Crônicas
Palavras pensadas
Marina e Karina no Aprendiz Universitário 6

Marina, Karina e Margaret
Por Márcia Mariano


Não curto reality show porque a mim não interessa a vida privada dos outros, mas nesta semanaà noite, porém, fui pega de surpresa por este fenômeno de mídia!

Depois de ler um livro, fui para sala. Zapeando os canais em busca de algo para ver antes da chegada do sono, me deparei com a figura hipnótica de Roberto Justus apresentando o Aprendiz Universitário 6, em pleno Memorial da América Latina.

Karina, 25 anos e Marina , 20, disputavam um prêmio de R$ 1 milhão. As duas estavam “tecnicamente empatadas”, mesmo depois da prova final, quando Karina superou a concorrente em arrecadação de donativos e simpatia. Confiante, tentava convencer o público de que a vitória se consegue com garra e espírito de equipe. Marina, cujo olhar parecia mais gélido do que o de Justus, se esforçava para mostrar equilíbrio. “Não gosto de perder”.

A caixa
Como estava difícil demitir, Justus partiu para um teste. Numa tela ao fundo do palco surgiu a primeira imagem: uma caixa fechada e a mesma pergunta às duas: O que você acha que tem dentro desta caixa? Karina disse: “desejo” - algo a ser descoberto e conquistado. Aplausos! Eu, do sofá, não bati palmas, mas não troquei de canal. Em seguida, Marina fixou a caixa e respondeu: “oportunidade” – a chance de realizar o sonho da minha vida. Palmas também, mas contidas. Virtuosidade versus Impetuosidade. Será que a platéia encarou desta forma? Justus mostrou-se levemente ansioso e eu fiquei confusa. Além da boa formação acadêmica, que qualidades o jovem de hoje precisa ter para entrar no sonhado mundo corporativo? Para aí....ali estavam duas mulheres, ou melhor, duas jovens ambiciosas e brilhantes. Mas isso é um mero detalhe. O mundo corporativo, tal como é, não faz distinção entre tailleur e terno. O jogo continuava empatado.

Dama de ferro
Segunda imagem na tela. Quatro mulheres: Ophra Winfrey, Mulher Maravilha, Madonna e Margaret Thatcher. Esta última, embora emblemática na foto, não foi reconhecida pelas jovens. Justus se espantou. Como não conhecem a dama de ferro ?
Em seguida, a pergunta: Com quem você se identifica? Marina, desta vez, primeiro, respondeu sem pestanejar: Margareth Tatcher. Karina, um pouco hesitante, acompanhou a resposta da rival. A dama de ferro , que saiu de cena há 20 anos, ainda é exemplo para as mulheres que almejam o poder. As duas apontaram Thatcher, mas foi Marina quem se aproximou dela. “Não gosto de perder”. De fato, “um líder é alguém que sabe o que quer alcançar e consegue comunicá-lo”, disse certa vez a ex-ministra britânica.

Xeque-mate
Como o jogo continuava empatado e já se aproximava da meia-noite, a decisão precisava ser tomada por Justus, já que nem os conselheiros conseguiram eliminar Karina ou Marina. O dono do programa então tirou a carta da manga. Pediu para que ambas justificassem porque ele deveria contratar apenas uma delas.

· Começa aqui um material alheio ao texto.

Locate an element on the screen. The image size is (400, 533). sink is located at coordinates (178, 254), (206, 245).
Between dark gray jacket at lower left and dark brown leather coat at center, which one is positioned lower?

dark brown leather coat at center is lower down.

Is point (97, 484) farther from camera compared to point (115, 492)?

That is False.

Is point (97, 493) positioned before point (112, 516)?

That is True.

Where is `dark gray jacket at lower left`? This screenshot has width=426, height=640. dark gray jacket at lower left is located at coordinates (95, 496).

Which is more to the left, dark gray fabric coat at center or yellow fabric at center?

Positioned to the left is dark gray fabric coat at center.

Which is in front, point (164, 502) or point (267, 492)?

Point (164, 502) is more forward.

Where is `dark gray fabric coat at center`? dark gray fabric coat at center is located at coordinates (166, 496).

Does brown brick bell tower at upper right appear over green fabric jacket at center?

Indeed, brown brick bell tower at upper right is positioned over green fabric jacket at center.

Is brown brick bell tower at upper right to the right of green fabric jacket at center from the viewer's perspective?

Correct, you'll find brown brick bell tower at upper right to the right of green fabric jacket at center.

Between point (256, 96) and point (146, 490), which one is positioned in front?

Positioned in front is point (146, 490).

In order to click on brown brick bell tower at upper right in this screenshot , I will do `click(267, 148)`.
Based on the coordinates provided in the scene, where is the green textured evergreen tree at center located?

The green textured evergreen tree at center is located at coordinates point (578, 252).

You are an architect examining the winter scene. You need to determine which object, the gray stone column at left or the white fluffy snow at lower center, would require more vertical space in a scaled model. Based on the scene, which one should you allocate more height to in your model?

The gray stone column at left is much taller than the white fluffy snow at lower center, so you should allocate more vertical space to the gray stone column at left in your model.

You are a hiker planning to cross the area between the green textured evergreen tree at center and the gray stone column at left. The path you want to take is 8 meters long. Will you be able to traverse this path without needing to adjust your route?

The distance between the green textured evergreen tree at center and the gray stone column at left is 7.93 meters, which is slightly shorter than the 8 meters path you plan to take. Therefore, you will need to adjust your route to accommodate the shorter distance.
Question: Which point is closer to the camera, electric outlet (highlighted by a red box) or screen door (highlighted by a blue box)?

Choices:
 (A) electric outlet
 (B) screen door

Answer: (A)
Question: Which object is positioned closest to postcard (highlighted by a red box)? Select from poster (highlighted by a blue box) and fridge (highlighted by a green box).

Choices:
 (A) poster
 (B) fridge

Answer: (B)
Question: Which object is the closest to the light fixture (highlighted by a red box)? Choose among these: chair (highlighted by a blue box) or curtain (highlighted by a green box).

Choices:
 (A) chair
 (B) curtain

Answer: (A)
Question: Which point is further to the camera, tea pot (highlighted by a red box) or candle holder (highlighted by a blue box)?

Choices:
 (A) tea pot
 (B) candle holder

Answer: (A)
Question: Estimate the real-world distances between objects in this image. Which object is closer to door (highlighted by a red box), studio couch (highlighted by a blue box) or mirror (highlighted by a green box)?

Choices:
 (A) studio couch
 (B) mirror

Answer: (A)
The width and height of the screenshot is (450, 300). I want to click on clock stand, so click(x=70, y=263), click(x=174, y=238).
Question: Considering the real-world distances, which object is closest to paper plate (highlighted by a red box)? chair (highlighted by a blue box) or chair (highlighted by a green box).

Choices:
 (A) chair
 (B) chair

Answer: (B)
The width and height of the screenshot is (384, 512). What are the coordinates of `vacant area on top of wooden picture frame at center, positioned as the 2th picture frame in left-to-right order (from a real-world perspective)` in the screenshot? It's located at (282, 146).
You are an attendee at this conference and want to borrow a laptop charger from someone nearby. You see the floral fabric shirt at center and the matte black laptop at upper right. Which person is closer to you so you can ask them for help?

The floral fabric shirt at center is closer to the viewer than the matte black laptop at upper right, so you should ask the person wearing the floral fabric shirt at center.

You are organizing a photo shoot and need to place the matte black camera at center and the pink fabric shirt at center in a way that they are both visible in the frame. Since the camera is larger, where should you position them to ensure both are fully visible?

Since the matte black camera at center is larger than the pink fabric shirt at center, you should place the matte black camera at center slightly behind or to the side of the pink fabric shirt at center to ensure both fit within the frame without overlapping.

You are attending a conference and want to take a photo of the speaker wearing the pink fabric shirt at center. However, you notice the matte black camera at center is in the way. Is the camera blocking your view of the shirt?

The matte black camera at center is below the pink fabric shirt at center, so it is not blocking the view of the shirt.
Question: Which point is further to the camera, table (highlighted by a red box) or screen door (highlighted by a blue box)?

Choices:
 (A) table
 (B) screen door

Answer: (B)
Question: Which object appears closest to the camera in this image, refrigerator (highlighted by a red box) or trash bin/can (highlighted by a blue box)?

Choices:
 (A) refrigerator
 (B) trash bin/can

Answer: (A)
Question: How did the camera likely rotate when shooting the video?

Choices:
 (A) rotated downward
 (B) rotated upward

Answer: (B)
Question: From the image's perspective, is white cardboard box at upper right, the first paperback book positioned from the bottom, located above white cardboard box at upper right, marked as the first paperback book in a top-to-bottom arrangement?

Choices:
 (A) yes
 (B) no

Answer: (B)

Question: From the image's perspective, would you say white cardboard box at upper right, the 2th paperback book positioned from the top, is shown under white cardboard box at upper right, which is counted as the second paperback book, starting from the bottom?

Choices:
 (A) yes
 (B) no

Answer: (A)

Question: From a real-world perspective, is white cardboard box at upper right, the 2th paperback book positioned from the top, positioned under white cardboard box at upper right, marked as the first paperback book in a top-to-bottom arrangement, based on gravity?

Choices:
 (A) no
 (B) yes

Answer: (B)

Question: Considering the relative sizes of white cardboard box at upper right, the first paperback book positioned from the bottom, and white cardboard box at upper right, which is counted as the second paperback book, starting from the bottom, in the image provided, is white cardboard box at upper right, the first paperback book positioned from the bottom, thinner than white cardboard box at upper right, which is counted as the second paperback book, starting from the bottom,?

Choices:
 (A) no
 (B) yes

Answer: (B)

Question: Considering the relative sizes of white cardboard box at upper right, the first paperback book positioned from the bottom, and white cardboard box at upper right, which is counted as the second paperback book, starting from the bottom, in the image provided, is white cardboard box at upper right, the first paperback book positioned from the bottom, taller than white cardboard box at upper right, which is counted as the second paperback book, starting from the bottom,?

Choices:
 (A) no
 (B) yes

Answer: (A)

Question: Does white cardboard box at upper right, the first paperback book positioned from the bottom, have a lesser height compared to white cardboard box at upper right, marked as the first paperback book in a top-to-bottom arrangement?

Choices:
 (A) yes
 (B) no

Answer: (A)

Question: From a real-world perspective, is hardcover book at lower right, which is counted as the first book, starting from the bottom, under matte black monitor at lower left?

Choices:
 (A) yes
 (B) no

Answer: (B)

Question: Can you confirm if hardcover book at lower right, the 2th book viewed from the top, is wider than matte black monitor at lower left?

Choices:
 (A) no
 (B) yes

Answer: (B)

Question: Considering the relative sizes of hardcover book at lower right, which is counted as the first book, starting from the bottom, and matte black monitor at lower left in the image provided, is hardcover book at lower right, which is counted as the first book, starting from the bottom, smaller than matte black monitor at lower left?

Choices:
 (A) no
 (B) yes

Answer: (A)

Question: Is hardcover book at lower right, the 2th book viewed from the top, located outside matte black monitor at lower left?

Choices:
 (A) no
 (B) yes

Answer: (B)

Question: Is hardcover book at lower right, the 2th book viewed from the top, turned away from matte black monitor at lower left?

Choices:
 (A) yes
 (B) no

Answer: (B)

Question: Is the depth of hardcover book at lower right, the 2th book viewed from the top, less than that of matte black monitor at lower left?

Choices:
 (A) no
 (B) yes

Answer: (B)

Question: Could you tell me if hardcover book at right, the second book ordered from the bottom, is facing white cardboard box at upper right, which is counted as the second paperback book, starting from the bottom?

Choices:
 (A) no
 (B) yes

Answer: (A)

Visivelmente nervosa Karina deixou de lado a formalidade e reagiu como qualquer jovem da sua idade, “agora pegou pesado”. De novo, cativou a platéia, porém selou seu destino, ao justificar que Marina era “brilhante”, mas sempre reagia com irritação quando perdia uma tarefa. Ela ainda aconselhou a rival a valorizar o trabalho em equipe e aprender com os erros.

Roberto Justus se voltou para Marina e fez a mesma pergunta. A jovem de 20 anos, antes de destacar as qualidades da oponente, a quem chamou de “líder”, frisou que não gostava mesmo de perder e que ninguém entra no jogo para ser derrotado. Por fim, arrematou a questão com uma resposta objetiva, cujo raciocínio é o seguinte: Karina consegue liderar sim, se tiver uma equipe. Marina é líder de si mesma. Marina venceu.

Se Margaret Thatcher estivesse sentada ao meu lado no sofá assistindo o Aprendiz 6, teria repetido uma de suas frases mais famosas: “Quando se concede à mulher a igualdade com o homem, ela torna-se superior a ele.”